■ TASK DESCRIPTION ■
From the line that contains "X98700000Y-95980000D03*" to the last line of the data, every line is to be transcribed exactly; no other line is to be included.

■ RECORDS FOR THE TASK ■
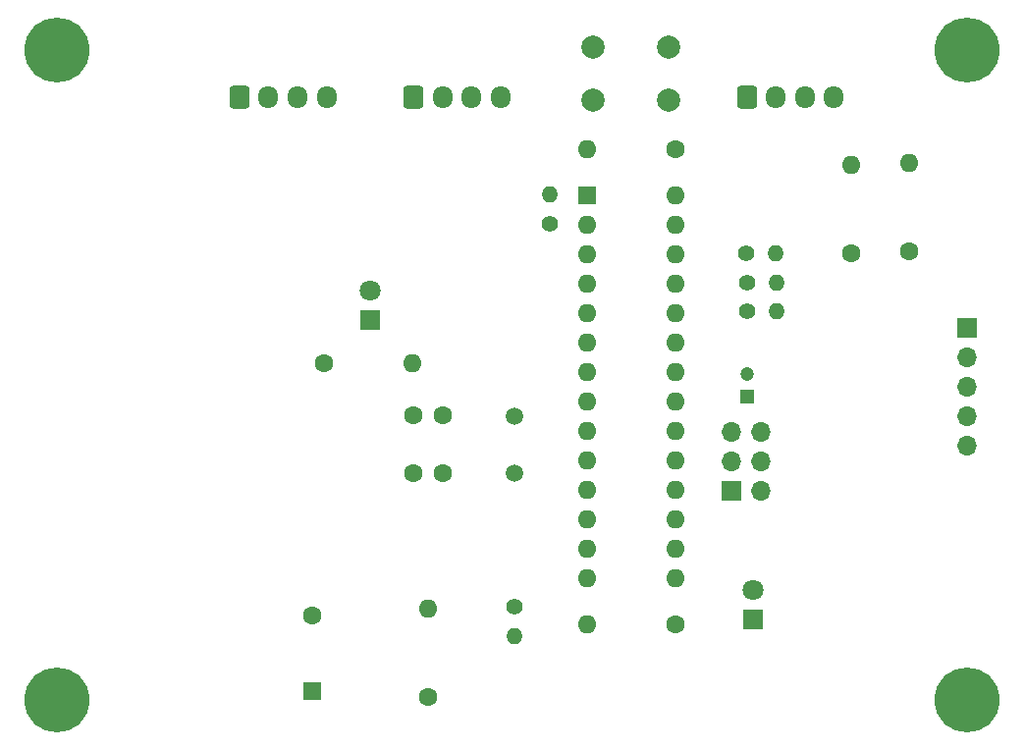
<source format=gbr>
%TF.GenerationSoftware,KiCad,Pcbnew,6.0.10-86aedd382b~118~ubuntu20.04.1*%
%TF.CreationDate,2023-02-11T18:46:26+05:30*%
%TF.ProjectId,motor controller,6d6f746f-7220-4636-9f6e-74726f6c6c65,rev?*%
%TF.SameCoordinates,Original*%
%TF.FileFunction,Soldermask,Bot*%
%TF.FilePolarity,Negative*%
%FSLAX46Y46*%
G04 Gerber Fmt 4.6, Leading zero omitted, Abs format (unit mm)*
G04 Created by KiCad (PCBNEW 6.0.10-86aedd382b~118~ubuntu20.04.1) date 2023-02-11 18:46:26*
%MOMM*%
%LPD*%
G01*
G04 APERTURE LIST*
G04 Aperture macros list*
%AMRoundRect*
0 Rectangle with rounded corners*
0 $1 Rounding radius*
0 $2 $3 $4 $5 $6 $7 $8 $9 X,Y pos of 4 corners*
0 Add a 4 corners polygon primitive as box body*
4,1,4,$2,$3,$4,$5,$6,$7,$8,$9,$2,$3,0*
0 Add four circle primitives for the rounded corners*
1,1,$1+$1,$2,$3*
1,1,$1+$1,$4,$5*
1,1,$1+$1,$6,$7*
1,1,$1+$1,$8,$9*
0 Add four rect primitives between the rounded corners*
20,1,$1+$1,$2,$3,$4,$5,0*
20,1,$1+$1,$4,$5,$6,$7,0*
20,1,$1+$1,$6,$7,$8,$9,0*
20,1,$1+$1,$8,$9,$2,$3,0*%
G04 Aperture macros list end*
%ADD10C,1.600000*%
%ADD11O,1.600000X1.600000*%
%ADD12RoundRect,0.250000X-0.600000X-0.725000X0.600000X-0.725000X0.600000X0.725000X-0.600000X0.725000X0*%
%ADD13O,1.700000X1.950000*%
%ADD14R,1.800000X1.800000*%
%ADD15C,1.800000*%
%ADD16C,1.400000*%
%ADD17O,1.400000X1.400000*%
%ADD18C,2.000000*%
%ADD19C,5.600000*%
%ADD20R,1.200000X1.200000*%
%ADD21C,1.200000*%
%ADD22C,1.500000*%
%ADD23R,1.600000X1.600000*%
%ADD24R,1.700000X1.700000*%
%ADD25O,1.700000X1.700000*%
G04 APERTURE END LIST*
D10*
%TO.C,R1*%
X106310000Y-61500000D03*
D11*
X98690000Y-61500000D03*
%TD*%
D10*
%TO.C,R3*%
X76000000Y-80000000D03*
D11*
X83620000Y-80000000D03*
%TD*%
D12*
%TO.C,J2*%
X112500000Y-57032500D03*
D13*
X115000000Y-57032500D03*
X117500000Y-57032500D03*
X120000000Y-57032500D03*
%TD*%
D10*
%TO.C,R11*%
X121500000Y-70500000D03*
D11*
X121500000Y-62880000D03*
%TD*%
D10*
%TO.C,R10*%
X126500000Y-70310000D03*
D11*
X126500000Y-62690000D03*
%TD*%
D14*
%TO.C,D2*%
X113000000Y-102040000D03*
D15*
X113000000Y-99500000D03*
%TD*%
D16*
%TO.C,R8*%
X112460000Y-70500000D03*
D17*
X115000000Y-70500000D03*
%TD*%
D12*
%TO.C,J5*%
X83750000Y-57032500D03*
D13*
X86250000Y-57032500D03*
X88750000Y-57032500D03*
X91250000Y-57032500D03*
%TD*%
D18*
%TO.C,SW1*%
X99250000Y-57250000D03*
X105750000Y-57250000D03*
X105750000Y-52750000D03*
X99250000Y-52750000D03*
%TD*%
D16*
%TO.C,R5*%
X92500000Y-101000000D03*
D17*
X92500000Y-103540000D03*
%TD*%
D14*
%TO.C,D1*%
X80000000Y-76285000D03*
D15*
X80000000Y-73745000D03*
%TD*%
D19*
%TO.C,H2*%
X131500000Y-53000000D03*
%TD*%
D16*
%TO.C,R9*%
X95500000Y-68000000D03*
D17*
X95500000Y-65460000D03*
%TD*%
D20*
%TO.C,C1*%
X112500000Y-82871980D03*
D21*
X112500000Y-80871980D03*
%TD*%
D22*
%TO.C,Y1*%
X92500000Y-89450000D03*
X92500000Y-84570000D03*
%TD*%
D10*
%TO.C,R4*%
X106310000Y-102500000D03*
D11*
X98690000Y-102500000D03*
%TD*%
D23*
%TO.C,BZ1*%
X75000000Y-108250000D03*
D10*
X75000000Y-101750000D03*
%TD*%
%TO.C,C2*%
X86250000Y-84500000D03*
X83750000Y-84500000D03*
%TD*%
%TO.C,C3*%
X86250000Y-89500000D03*
X83750000Y-89500000D03*
%TD*%
D12*
%TO.C,J4*%
X68750000Y-57032500D03*
D13*
X71250000Y-57032500D03*
X73750000Y-57032500D03*
X76250000Y-57032500D03*
%TD*%
D19*
%TO.C,H3*%
X53000000Y-53000000D03*
%TD*%
%TO.C,H1*%
X53000000Y-109000000D03*
%TD*%
D16*
%TO.C,R6*%
X112500000Y-75500000D03*
D17*
X115040000Y-75500000D03*
%TD*%
D19*
%TO.C,H4*%
X131500000Y-109000000D03*
%TD*%
D10*
%TO.C,R2*%
X85000000Y-108810000D03*
D11*
X85000000Y-101190000D03*
%TD*%
D24*
%TO.C,J1*%
X111210000Y-91000000D03*
D25*
X113750000Y-91000000D03*
X111210000Y-88460000D03*
X113750000Y-88460000D03*
X111210000Y-85920000D03*
X113750000Y-85920000D03*
%TD*%
D16*
%TO.C,R7*%
X112500000Y-73000000D03*
D17*
X115040000Y-73000000D03*
%TD*%
D23*
%TO.C,U1*%
X98700000Y-65500000D03*
D11*
X98700000Y-68040000D03*
X98700000Y-70580000D03*
X98700000Y-73120000D03*
X98700000Y-75660000D03*
X98700000Y-78200000D03*
X98700000Y-80740000D03*
X98700000Y-83280000D03*
X98700000Y-85820000D03*
X98700000Y-88360000D03*
X98700000Y-90900000D03*
X98700000Y-93440000D03*
X98700000Y-95980000D03*
X98700000Y-98520000D03*
X106320000Y-98520000D03*
X106320000Y-95980000D03*
X106320000Y-93440000D03*
X106320000Y-90900000D03*
X106320000Y-88360000D03*
X106320000Y-85820000D03*
X106320000Y-83280000D03*
X106320000Y-80740000D03*
X106320000Y-78200000D03*
X106320000Y-75660000D03*
X106320000Y-73120000D03*
X106320000Y-70580000D03*
X106320000Y-68040000D03*
X106320000Y-65500000D03*
%TD*%
D24*
%TO.C,J3*%
X131525000Y-76920000D03*
D25*
X131525000Y-79460000D03*
X131525000Y-82000000D03*
X131525000Y-84540000D03*
X131525000Y-87080000D03*
%TD*%
M02*

</source>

■ TASK ANSWER ■
X98700000Y-95980000D03*
X98700000Y-98520000D03*
X106320000Y-98520000D03*
X106320000Y-95980000D03*
X106320000Y-93440000D03*
X106320000Y-90900000D03*
X106320000Y-88360000D03*
X106320000Y-85820000D03*
X106320000Y-83280000D03*
X106320000Y-80740000D03*
X106320000Y-78200000D03*
X106320000Y-75660000D03*
X106320000Y-73120000D03*
X106320000Y-70580000D03*
X106320000Y-68040000D03*
X106320000Y-65500000D03*
%TD*%
D24*
%TO.C,J3*%
X131525000Y-76920000D03*
D25*
X131525000Y-79460000D03*
X131525000Y-82000000D03*
X131525000Y-84540000D03*
X131525000Y-87080000D03*
%TD*%
M02*

</source>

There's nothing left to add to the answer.